Only the lines from the one containing "2'b00:begin" through the end of the data below should be copied, each exactly as written and with both ends kept.

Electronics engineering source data
⁂
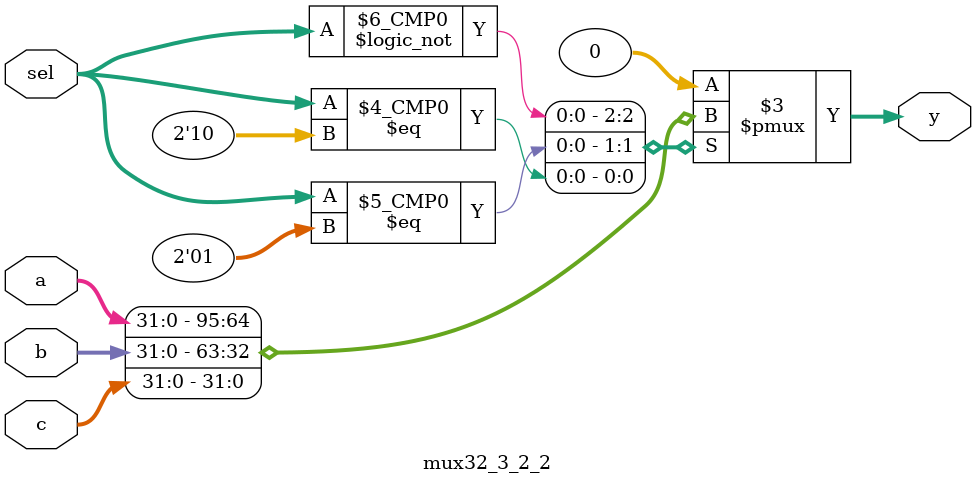
<source format=v>
`timescale 1ns / 1ps
module mux32_3_2_2(
    input [31:0] a,
    input [31:0] b,
    input [31:0] c,
    input [1:0] sel,
    output reg [31:0] y
    );
	 always @ * begin
		case(sel)
		2'b00:begin
			y = a;
		end
		2'b01:begin
			y = b;
		end
		2'b10:begin
			y = c;
		end
		default:begin
			y = 0;
		end
		endcase
	 end

  


endmodule

</source>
⁂
= Answer to this exercise =
		2'b00:begin
			y = a;
		end
		2'b01:begin
			y = b;
		end
		2'b10:begin
			y = c;
		end
		default:begin
			y = 0;
		end
		endcase
	 end

  


endmodule

</source>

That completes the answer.